If I had to live in the past, I would choose the mid-eighteenth century because I love all the clothes in the master bedroom, especially the flower embroidery. To dress up like that every day would be quite nice but, as a woman, I realise whatever time I chose would not permit me as many freedoms as I enjoy today.’

Sam Keelan

‘I am an artist, mainly working in Photography but also Film. I used to be fascinated by camp horror, but now I have shifted my interest to the uncanny and the banal. Originally, I did my Foundation course at Leeds College of Art then Sculpture at Wimbledon and, as my post graduate, I studied Drawing at the Royal Academy for three years.

Coming from Yorkshire, much of my work is about suburban Yorkshire but with a Queer twist. At lot of my photography and writing concerns layers of artifice and fakery, how it can hold something less spectacular or even mundane beneath.

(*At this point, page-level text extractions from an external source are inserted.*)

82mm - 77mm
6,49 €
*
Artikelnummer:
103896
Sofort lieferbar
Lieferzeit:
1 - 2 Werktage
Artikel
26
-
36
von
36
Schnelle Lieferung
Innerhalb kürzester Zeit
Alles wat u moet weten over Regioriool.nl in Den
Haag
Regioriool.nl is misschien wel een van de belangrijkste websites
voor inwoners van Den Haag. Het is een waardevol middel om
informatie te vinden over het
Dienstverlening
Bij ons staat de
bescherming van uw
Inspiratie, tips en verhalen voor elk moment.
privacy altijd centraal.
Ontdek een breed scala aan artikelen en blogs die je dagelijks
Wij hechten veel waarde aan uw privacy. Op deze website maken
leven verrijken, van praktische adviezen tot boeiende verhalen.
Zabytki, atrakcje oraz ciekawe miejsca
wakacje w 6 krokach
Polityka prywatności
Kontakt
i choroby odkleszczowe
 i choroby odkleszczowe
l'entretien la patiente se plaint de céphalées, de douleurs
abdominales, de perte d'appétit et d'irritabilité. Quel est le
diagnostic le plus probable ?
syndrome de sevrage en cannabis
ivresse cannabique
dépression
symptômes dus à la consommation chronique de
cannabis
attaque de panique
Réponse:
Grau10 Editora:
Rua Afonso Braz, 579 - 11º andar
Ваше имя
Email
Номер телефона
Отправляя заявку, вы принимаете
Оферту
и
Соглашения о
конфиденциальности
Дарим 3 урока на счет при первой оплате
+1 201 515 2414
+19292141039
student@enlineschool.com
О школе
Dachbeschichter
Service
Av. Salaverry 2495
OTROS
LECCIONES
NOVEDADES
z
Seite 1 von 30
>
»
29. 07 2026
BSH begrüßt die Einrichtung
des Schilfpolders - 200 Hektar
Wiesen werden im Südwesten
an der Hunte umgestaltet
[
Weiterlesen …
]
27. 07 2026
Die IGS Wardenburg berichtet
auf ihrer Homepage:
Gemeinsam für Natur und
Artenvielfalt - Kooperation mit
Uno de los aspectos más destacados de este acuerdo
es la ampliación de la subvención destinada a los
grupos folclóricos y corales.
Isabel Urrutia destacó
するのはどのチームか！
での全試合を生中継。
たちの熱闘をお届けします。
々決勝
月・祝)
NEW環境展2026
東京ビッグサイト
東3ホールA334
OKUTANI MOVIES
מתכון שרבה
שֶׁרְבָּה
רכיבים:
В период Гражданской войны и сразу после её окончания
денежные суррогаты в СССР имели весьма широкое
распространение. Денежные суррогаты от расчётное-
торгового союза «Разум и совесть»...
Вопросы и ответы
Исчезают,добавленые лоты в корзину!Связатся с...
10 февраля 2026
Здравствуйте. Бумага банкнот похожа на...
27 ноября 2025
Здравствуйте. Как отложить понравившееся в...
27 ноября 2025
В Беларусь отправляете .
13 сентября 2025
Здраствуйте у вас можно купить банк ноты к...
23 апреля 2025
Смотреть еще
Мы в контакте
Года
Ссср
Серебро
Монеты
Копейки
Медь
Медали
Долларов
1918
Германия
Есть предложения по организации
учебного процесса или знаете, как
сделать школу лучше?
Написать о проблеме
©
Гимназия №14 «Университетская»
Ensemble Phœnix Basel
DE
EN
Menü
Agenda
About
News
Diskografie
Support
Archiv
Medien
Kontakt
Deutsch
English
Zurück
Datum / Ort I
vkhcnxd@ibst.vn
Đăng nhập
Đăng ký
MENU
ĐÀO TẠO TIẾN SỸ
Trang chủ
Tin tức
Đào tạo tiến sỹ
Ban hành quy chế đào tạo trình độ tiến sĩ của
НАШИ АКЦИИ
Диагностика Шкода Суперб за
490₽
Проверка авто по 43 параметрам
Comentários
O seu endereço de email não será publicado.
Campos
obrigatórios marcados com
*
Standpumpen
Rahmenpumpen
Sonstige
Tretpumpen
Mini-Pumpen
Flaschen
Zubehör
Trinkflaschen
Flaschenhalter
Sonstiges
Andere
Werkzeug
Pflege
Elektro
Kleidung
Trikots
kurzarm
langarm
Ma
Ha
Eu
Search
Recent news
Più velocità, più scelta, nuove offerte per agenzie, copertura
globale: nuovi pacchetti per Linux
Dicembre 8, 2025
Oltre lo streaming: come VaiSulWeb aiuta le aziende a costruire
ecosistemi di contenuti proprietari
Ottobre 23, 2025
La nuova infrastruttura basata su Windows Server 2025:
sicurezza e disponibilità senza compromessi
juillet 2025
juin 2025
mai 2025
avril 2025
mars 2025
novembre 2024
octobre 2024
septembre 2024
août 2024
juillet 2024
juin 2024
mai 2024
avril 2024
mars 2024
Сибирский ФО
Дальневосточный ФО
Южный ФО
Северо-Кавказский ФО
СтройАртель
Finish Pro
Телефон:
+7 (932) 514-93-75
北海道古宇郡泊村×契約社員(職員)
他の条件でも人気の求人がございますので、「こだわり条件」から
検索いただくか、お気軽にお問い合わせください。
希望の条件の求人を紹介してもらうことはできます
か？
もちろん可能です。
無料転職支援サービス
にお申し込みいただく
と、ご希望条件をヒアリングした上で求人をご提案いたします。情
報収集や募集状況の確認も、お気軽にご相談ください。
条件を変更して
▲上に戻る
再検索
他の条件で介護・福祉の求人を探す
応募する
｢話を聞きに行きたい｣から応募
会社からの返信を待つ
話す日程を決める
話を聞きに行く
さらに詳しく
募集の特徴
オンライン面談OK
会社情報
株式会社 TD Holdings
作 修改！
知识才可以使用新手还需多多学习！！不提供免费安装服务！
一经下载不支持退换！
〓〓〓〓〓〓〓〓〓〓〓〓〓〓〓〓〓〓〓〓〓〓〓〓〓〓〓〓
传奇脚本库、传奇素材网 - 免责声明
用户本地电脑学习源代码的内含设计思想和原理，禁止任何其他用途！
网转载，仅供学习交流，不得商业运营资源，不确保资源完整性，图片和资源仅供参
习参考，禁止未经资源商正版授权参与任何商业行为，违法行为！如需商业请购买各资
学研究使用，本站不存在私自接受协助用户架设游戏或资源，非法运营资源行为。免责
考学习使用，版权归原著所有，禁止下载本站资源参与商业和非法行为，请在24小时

Dennis Severs’ House fascinates me as this space which is set up as if it had been lived in by a family through four generations, yet it was lived in at the same time. It is both fake and real simultaneously, and there is a curious tension between these things. I think it is quite camp to change your whole house into a set that you live within. It contains both aspiration and tragedy in equal measure. While it is really impressive in its own right, it expresses a longing for something unattainable too.

I appreciate the silence at Dennis Severs’ House. As an invigilator, my job is to make sure people do not talk or touch things. I like being in my own head. It feels like solitude in public because there are a lot of people walking around. It is quite a strange experience.

I love the Drawing Room most – you really feel like you walked in and something has just happened. Also I enjoy the Regency Room because the pink colour palette appeals to me.

If I had to live in an era in the past, I would choose Classical Greece. It might be fun because there was so much debauchery and I am attracted to the homoerotic aspects of that world. I am interested by how the Graeco-Roman aesthetic has been filtered through Georgian culture into the present day, where now you might even find bad plastic classical columns and Roman or Greek busts in a spa.’